NEW South Wales’ Coalition government has been criticised by activists after it cancelled two large CSG exploration licences formerly held by Pangaea Resources.

Anthony Barich

The government announced it had extinguished Pangaea's two petroleum exploration licences 437 and 476 covering about 15,600sq.km in northern NSW.

PEL 437 extends from the Gwydir Highway to the Queensland border on mostly pastoral lands, while 476 covers much of the Manning River region surrounding AGL Energy’s Gloucester CSG project and extends just over 1 million hectares north of Maitland including Taree, Tuncurry, Bulahdelah and Dungog.

“Under Labor, almost half of NSW was covered with PELs or PEL applications, for just a $1000 fee with no protections in place for our water, agricultural land or environment," Resources and Energy Minister Anthony Roberts said.

"The NSW Gas Plan has reduced this area to 15% [from about 60%]. We are fixing Labor's disgraceful legacy and mismanagement of the resources sector.”

Unlisted player Pangaea, which will be paid compensation by the government, said it handed back the permit last month.

“Pangaea concluded its exploration and handed back its permits in February," a Pangaea spokesman said, adding it was up to the government to reissue the vacant permits or cancel them.

The Greens’ Jeremy Buckingham called the cancellation a cynical political stunt to hide the Coalition’s plans to roll out CSG across NSW after this month’s state election, while Lock the Gate Alliance said there were still too many communities across NSW exposed to “the risk of CSG to their community health, their land and their drinking water”

“While the Minister has his red pen out, he should heed overwhelming community wishes and cancel the unconventional gas exploration licences across the Northern Rivers – no special treatment, no exceptions,” LTG spokeswoman Georgina Woods said.

She said a more urgent concern was AGL’s Gloucester and Santos’ Narrabri projects which she said were near homes and beneath a recharge aquifer for the Great Artesian Basin.

“These projects have been allowed to proceed despite spills and scandals, and in the absence of the Chief Scientists’ recommendations being implemented,” Woods said.

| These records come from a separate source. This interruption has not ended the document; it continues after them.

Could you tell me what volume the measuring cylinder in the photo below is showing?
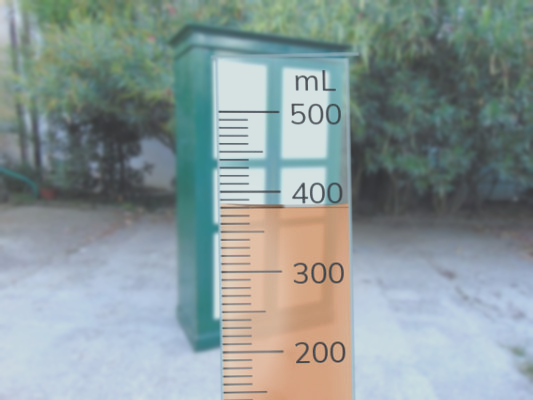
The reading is 380 mL
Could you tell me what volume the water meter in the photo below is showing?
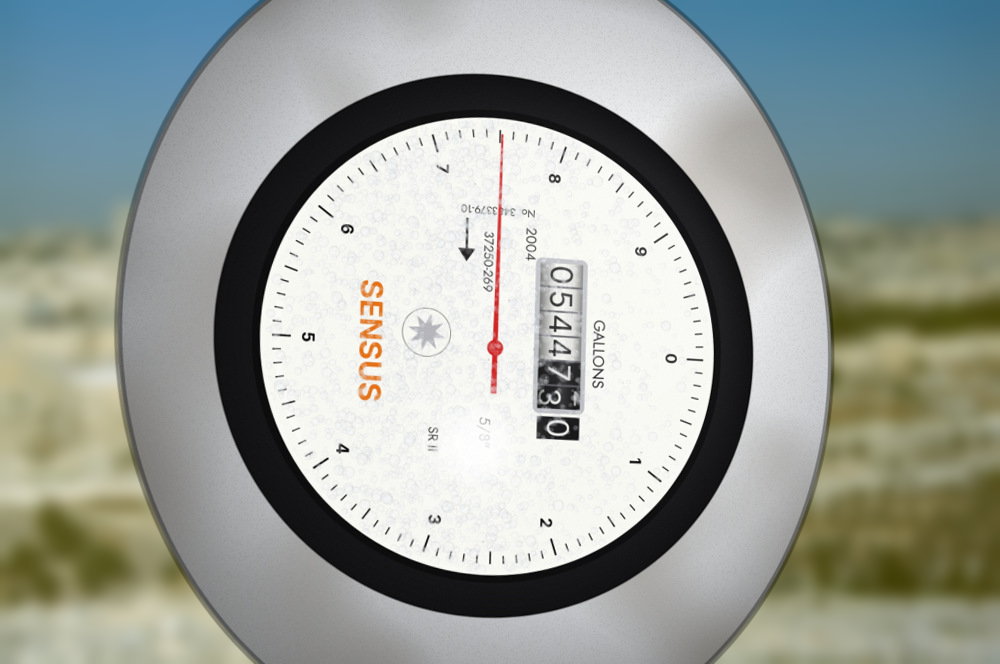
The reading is 544727.5 gal
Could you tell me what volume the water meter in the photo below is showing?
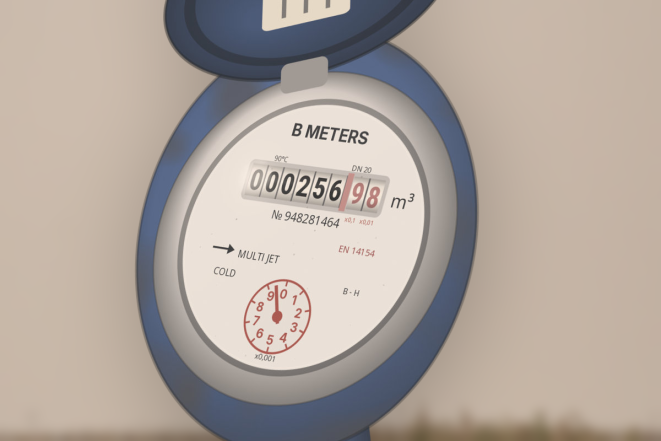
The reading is 256.979 m³
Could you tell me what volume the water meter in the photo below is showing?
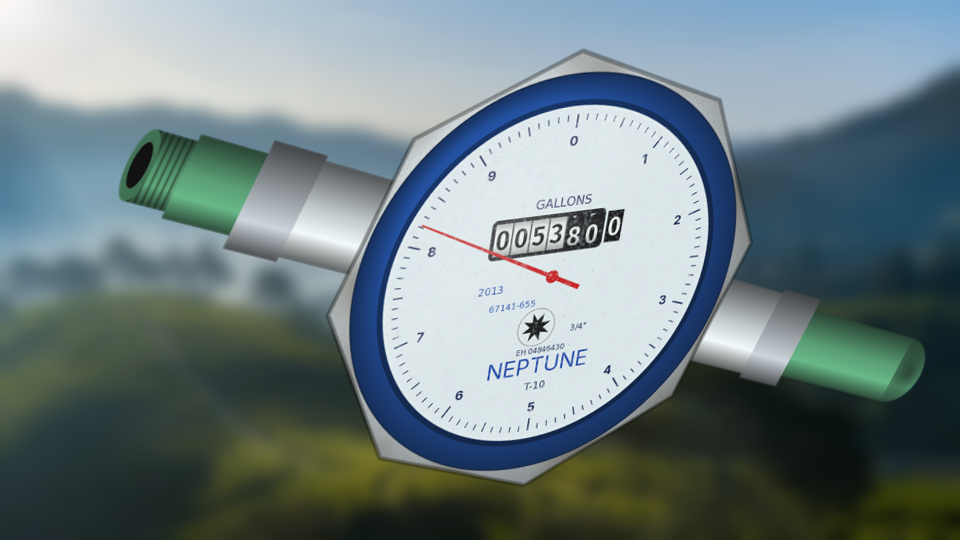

“One of the key tests of the NSW Gas Plan will be whether it provides a safety net for all communities with existing or proposed coal seam gas projects, not just a lucky few.

“As it stands, the NSW Gas Plan currently falls well short of that test, does not meet the recommendations by the chief scientist and lags behind community sentiment on coal seam gas mining.”

LTG has written to all parties contesting the NSW election asking for clarity on their coal and CSG gas policy for the state asking political parties to commit to sweeping reforms of mining and planning law to “restore balance”, threatening more community action.

“Community unrest will continue until there’s a NSW government with the courage to deliver the root and branch reform needed, not just action on the low-hanging fruit,” Woods said.